** Extract to read **
----
Default Re: Dict CALL routine to return MV data - 04-11-2007 , 05:44 AM



It's been about 15 years, but, if memory serves, it ain't that hard to do,
other experts to the contrary. No "rewriting' of the aql processor is
needed. very simply, the columnar line formatter uses a set of action flags
to determine what to do on the next line. If, eg, a SVM is flagged, the next
line consists of only SVM data. when all such data has been formatted, the
SVM flag turns off, so we proceed with VM, if any. Etc.

So if a Translate returns mv's (or, for that matter, sv's,) pretty much all
that has to be done is to , copy the data somewhere for safety and setup the
standard register to the terminating delimiter (which is automatic anyway.)
The AQL processer sees a VM and does its thing. You do need a flag to return
to the "true" data stream. Takes about a week of work.

The real point, aside form all this detail is that we get this rubbish that
it's hard to change the aQL processor (or practically anything else in D3)
because Pick assembler is "hard". What a crock. Any average C program,
application or system level, gets to a level of obfuscation that far exceeds
the simplicity of PAL. Not to mention object oriented code, which requires a
level of concentration I, for example, could never possess.

Chandru
"Dale" <dale_benedict (AT) flightcraft (DOT) ca> wrote

Quote:
On Apr 9, 11:39 am, Tony Gravagno
address.is.in.po... (AT) removethis (DOT) com.invalid> wrote:
"dtsig" wrote:
Simple facts. I can't bring back a mv field. There is no way to use
LIST to report the data. I have to write the report in code.
----
** Dataset extract **
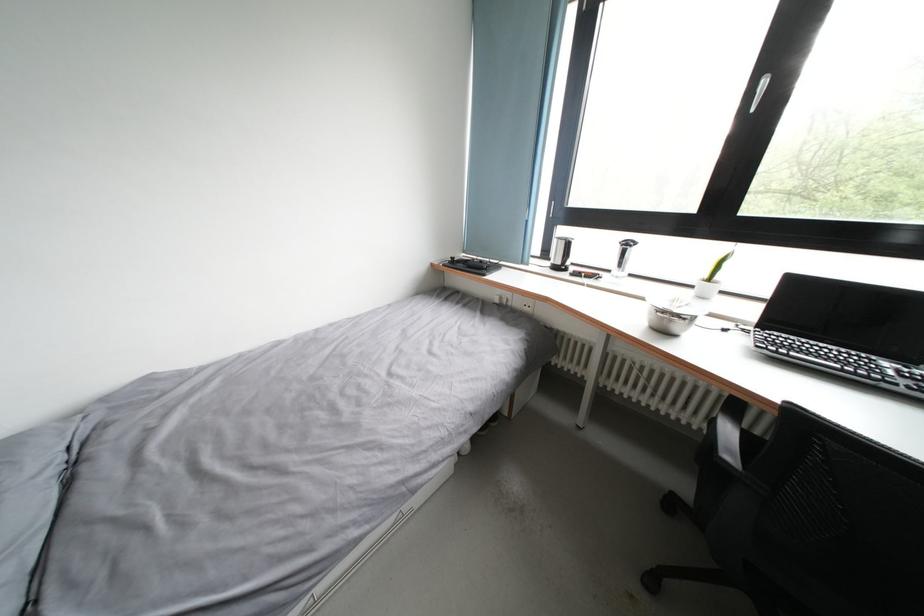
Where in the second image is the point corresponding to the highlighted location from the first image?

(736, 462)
----
** Required tasks **
**1)** Rewrite the forum post about the AQL processor from "It's been about" up to and including "is automatic anyway.)", swapping "columnar line formatter" for "column formatter".
**2)** In the forum post about the AQL processor, how long does the writer say the work takes?
**3)** Pick up the forum post about the AQL processor after its last line and keep writing it.
The listing has nothing to do with the forum post.

** Results for each task **
**1)**
It's been about 15 years, but, if memory serves, it ain't that hard to do,
other experts to the contrary. No "rewriting' of the aql processor is
needed. very simply, the column formatter uses a set of action flags
to determine what to do on the next line. If, eg, a SVM is flagged, the next
line consists of only SVM data. when all such data has been formatted, the
SVM flag turns off, so we proceed with VM, if any. Etc.

So if a Translate returns mv's (or, for that matter, sv's,) pretty much all
that has to be done is to , copy the data somewhere for safety and setup the
standard register to the terminating delimiter (which is automatic anyway.)

**2)** About a week of work.

**3)**
You are right .. not too much of a problem here. As I work with D3 i
lower my expectations. And that is alright.

Dave, I've cited this many times as being the most requested feature
I've ever seen for D3. If you haven't yet done so (haven't been
tracking this thread too closely because it's essentially a repetition
of so many we've already seen), I recommend you file a request with
RD, just to ensure you get in your "me too". Considering this feature
has been requested for every release at least since 1995, I doubt RD
will make the enhancement, but let's leave such things to them, our
job is to just report what we need.

For now, you're right, you need to use a program to be able to
simulate the functionality where a translate returns an MV field. You
absolutely can't do this with AQL.

However, while I don't particularly like this solution, you could
reformat your data as part of your reporting process, bringing primary
and translated data in-line to a work file and reporting on that.
Gasp, sigh, ugh, ptooey, this is an awful solution, but no less kludgy
than some of the other crap that people use for solutions with MV
software. You face one of two choices: write code or reformat data.
When put in those terms it seems both options are equally distasteful,
so I'd just evaluate the details and decide on what seems to be the
least painful and most maintainable solution.

Similarly, and I trust one of our colleagues might have suggested this
already, rather than doing this on an as-needed basis, you might want
to consider enhancing the app code so that when it writes to primary
files it also updates a reporting work file with everything you need
for a given report. Again we're just shifting the pain from code
dedicated to a specific report to putting (probably) smaller amount of
code elsewhere, but I think this is yet another solution that should
be considered.

As far as accepting the limitations of D3, in all sincerity I suggest
you also endeavor to find the features of D3 which do work and are not
supported by other MV platforms - there are a lot of them. D3 is
basically good software but there is a disconnection between the
engineering people who put the code in and the marketing people who
tell you what's in there. Oops, at this point there are no marketing
people so you're left to reading manuals or calling Support. This is
another problem that's RD's own responsibility to fix or not, and to
deal with the consequences.

HTH
T
(writing fast, hope that made sense)


To All...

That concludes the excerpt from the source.